• [Text shown]:
###
Screen shot 2011-09-08 at 3.54.18 PM

In the days of yore, travel guides were written by intrepid travelers who spent months scribbling in diaries and field journals, or by teams of adventurous souls exhaustively scrap booking their travel experiences into the Lonely Planets of the world. Over the last decade, however, the Web has produced an untold number of personal travel blogs, digital photo albums, community-built travel guides like Tripadvisor and Wikitravel, and cool travel resources like Gogobot.

Today, Jon Tirsen and Douwe Osinga, two ex-Googlers, are officially unveiling their new mobile travel guide Triposo, which doesn’t want to just throw out the old model, it wants to do what Google did for the world’s information: Aggregate that sucka and make it easily searchable. Simply put, Triposo is based on the simple idea that travel guides can be designed in the same way that Google based its aggregation and search on some kick ass algorithms. And a little bit of indexing and semantic icing to boot.

To that end, travel guides like Triposo are possible today, because the content is there. Sites like Wikipedia, Wikitravel, and Openstreetmap have swaths of travel-related content, and Triposo wants to be the site that ranks that content so well you’ll never have to use another preachy, paper-based travel book. The environment will thank you.
###
• [Work instructions]: From the article on the Triposo travel guide, extract verbatim the passage that begins at the words "Screen shot 2011-09-08" and stops after the words "resources like Gogobot.". The listing is not needed.

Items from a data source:
###
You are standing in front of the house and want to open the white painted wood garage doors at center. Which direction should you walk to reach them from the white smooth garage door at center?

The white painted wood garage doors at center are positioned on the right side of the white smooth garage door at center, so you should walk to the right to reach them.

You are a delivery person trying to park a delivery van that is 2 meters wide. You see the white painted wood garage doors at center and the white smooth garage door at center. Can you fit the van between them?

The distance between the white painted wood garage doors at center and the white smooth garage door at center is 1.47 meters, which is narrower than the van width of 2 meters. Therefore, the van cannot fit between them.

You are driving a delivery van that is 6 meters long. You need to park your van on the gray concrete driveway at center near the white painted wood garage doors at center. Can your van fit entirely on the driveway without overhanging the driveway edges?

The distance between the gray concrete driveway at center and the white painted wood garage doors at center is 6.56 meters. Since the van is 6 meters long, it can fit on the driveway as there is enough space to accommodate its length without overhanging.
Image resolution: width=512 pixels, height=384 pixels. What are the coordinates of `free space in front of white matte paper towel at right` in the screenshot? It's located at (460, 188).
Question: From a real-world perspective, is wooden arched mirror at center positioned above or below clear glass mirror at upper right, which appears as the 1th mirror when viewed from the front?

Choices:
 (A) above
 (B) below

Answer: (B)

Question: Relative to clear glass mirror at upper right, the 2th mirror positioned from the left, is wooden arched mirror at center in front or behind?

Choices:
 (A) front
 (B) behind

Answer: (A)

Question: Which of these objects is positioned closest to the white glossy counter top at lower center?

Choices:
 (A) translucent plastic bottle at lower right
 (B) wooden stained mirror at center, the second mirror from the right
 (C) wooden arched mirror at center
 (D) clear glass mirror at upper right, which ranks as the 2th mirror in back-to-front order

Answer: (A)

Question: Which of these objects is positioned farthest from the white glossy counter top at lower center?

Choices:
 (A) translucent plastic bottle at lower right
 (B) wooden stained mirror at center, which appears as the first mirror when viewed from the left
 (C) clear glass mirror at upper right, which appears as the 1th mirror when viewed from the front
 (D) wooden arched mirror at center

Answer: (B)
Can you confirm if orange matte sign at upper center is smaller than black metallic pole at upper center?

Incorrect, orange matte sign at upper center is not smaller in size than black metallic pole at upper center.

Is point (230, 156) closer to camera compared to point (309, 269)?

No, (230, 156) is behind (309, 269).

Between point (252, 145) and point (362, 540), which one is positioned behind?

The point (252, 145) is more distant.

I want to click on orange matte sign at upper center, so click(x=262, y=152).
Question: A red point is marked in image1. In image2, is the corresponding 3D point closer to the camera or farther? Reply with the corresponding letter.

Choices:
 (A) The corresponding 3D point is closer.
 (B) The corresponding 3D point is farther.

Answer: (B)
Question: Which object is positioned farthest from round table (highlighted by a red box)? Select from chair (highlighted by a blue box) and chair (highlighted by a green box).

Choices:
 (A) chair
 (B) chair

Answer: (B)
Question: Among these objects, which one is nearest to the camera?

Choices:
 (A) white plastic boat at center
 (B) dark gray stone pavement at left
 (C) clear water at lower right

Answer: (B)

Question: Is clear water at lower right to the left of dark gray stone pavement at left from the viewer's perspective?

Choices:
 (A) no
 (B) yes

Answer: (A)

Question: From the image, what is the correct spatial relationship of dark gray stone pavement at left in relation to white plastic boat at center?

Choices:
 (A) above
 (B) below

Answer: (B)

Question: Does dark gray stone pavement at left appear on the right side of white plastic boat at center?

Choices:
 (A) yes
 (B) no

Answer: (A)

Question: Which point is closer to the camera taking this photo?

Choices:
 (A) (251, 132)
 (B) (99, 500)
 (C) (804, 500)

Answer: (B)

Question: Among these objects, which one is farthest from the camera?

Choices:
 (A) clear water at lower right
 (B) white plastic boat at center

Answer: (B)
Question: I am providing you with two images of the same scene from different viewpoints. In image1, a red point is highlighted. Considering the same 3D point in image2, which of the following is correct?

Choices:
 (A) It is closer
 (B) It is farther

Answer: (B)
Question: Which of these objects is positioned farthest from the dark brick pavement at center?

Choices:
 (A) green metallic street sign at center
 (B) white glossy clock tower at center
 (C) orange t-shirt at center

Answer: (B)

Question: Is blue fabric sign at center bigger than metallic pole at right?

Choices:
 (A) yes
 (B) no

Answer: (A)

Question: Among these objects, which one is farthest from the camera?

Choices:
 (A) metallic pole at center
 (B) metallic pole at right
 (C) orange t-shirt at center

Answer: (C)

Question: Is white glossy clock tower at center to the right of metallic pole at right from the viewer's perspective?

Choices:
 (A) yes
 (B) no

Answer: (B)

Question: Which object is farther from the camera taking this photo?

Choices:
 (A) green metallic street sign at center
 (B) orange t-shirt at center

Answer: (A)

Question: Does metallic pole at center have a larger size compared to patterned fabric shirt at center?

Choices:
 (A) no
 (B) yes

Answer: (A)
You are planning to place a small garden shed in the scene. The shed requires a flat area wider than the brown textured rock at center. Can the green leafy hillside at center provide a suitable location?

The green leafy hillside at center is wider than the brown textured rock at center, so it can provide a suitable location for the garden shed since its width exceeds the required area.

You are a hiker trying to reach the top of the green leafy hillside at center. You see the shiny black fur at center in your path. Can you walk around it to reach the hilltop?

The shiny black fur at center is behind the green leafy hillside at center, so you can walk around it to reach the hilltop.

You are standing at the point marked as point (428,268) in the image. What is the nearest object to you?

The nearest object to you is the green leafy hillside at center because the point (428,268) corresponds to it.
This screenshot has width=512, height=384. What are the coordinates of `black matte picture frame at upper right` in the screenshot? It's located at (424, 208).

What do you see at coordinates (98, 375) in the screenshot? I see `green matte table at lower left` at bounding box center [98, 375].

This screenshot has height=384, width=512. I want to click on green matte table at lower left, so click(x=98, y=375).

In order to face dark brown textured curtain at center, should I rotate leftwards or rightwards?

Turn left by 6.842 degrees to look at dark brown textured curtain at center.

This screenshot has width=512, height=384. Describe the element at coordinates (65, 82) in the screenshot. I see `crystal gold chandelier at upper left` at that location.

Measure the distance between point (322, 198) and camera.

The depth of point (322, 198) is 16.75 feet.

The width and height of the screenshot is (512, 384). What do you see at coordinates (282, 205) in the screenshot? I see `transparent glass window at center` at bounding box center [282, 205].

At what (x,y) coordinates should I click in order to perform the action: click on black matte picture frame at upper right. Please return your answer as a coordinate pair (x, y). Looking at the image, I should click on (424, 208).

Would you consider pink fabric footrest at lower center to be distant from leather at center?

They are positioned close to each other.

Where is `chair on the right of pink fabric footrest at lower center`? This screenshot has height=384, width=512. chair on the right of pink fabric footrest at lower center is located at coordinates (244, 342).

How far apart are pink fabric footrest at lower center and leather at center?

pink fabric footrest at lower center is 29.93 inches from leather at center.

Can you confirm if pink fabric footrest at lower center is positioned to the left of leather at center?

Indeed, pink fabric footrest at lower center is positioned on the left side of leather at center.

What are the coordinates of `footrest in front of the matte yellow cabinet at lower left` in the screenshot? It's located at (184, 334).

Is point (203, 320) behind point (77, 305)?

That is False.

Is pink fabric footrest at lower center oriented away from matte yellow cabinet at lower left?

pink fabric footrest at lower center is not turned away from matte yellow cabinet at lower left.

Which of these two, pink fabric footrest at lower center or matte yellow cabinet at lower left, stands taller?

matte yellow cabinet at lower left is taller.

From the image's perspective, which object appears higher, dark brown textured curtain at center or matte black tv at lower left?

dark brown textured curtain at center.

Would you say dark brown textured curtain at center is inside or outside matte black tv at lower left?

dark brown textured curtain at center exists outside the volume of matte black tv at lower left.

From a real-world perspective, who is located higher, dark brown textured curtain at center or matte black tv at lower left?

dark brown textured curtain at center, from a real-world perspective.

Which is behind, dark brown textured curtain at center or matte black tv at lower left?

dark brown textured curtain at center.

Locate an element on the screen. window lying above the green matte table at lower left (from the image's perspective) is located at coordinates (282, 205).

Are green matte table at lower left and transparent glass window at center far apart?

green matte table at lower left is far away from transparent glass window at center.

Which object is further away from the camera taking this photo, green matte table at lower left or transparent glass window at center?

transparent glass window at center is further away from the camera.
###
• [Written solution]:
Screen shot 2011-09-08 at 3.54.18 PM

In the days of yore, travel guides were written by intrepid travelers who spent months scribbling in diaries and field journals, or by teams of adventurous souls exhaustively scrap booking their travel experiences into the Lonely Planets of the world. Over the last decade, however, the Web has produced an untold number of personal travel blogs, digital photo albums, community-built travel guides like Tripadvisor and Wikitravel, and cool travel resources like Gogobot.